Rewrite the text of the items below, replacing "Wrocław" with "Breslau" wherever it occurs and leaving everything else unchanged. Leave the pictures out of your answer.

#### [Records provided]
····················

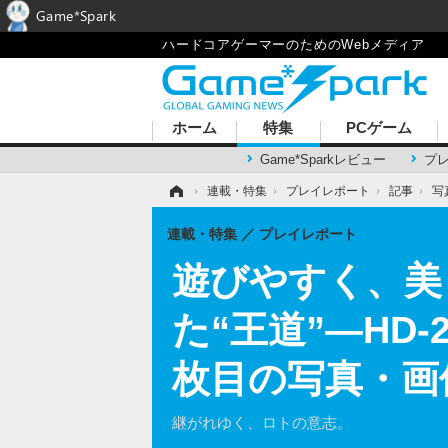
Game*Spark
ハードコアゲーマーのためのWebメディア
ホーム
特集
PCゲーム
Game*Sparkレビュー
プ
ホーム
›
連載・特集
›
プレイレポート
›
記事
›
写
連載・特集
プレイレポート
遊びやすく、美
た“王道”―HD
枚目の写真・画
継がれゆく、ロトの意志。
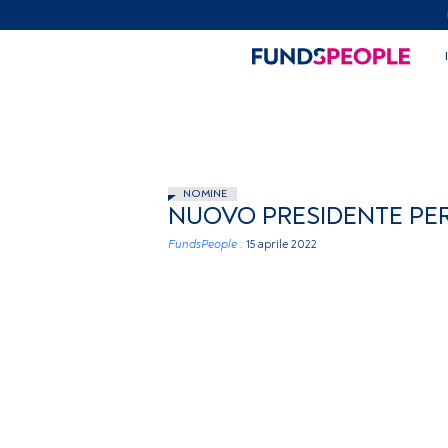
NOMINE
NUOVO PRESIDENTE PER
FundsPeople .
15 aprile 2022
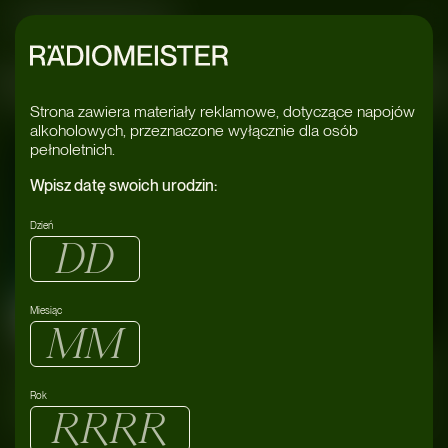
Radiomeister
au
#Kyau
#Ky
Strona zawiera materiały reklamowe, dotyczące napojów
alkoholowych, przeznaczone wyłącznie dla osób
pełnoletnich.
Wpisz datę swoich urodzin:
Dzień
Miesiąc
06/07
Transformator
Wrocław
2024
Kyau & Albert 4h Extended set
Rok
wydarzenia
#Albert
#Klub Transformator
#Kyau
#𝐊𝐲𝐚𝐮 & 𝐀𝐥𝐛𝐞𝐫𝐭
#Trance Music
#Wrocław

····················

#### [Result of the task]
Game*Spark
ハードコアゲーマーのためのWebメディア
ホーム
特集
PCゲーム
Game*Sparkレビュー
プ
ホーム
›
連載・特集
›
プレイレポート
›
記事
›
写
連載・特集
プレイレポート
遊びやすく、美
た“王道”―HD
枚目の写真・画
継がれゆく、ロトの意志。
NOMINE
NUOVO PRESIDENTE PER
FundsPeople .
15 aprile 2022
Radiomeister
au
#Kyau
#Ky
Strona zawiera materiały reklamowe, dotyczące napojów
alkoholowych, przeznaczone wyłącznie dla osób
pełnoletnich.
Wpisz datę swoich urodzin:
Dzień
Miesiąc
06/07
Transformator
Breslau
2024
Kyau & Albert 4h Extended set
Rok
wydarzenia
#Albert
#Klub Transformator
#Kyau
#𝐊𝐲𝐚𝐮 & 𝐀𝐥𝐛𝐞𝐫𝐭
#Trance Music
#Breslau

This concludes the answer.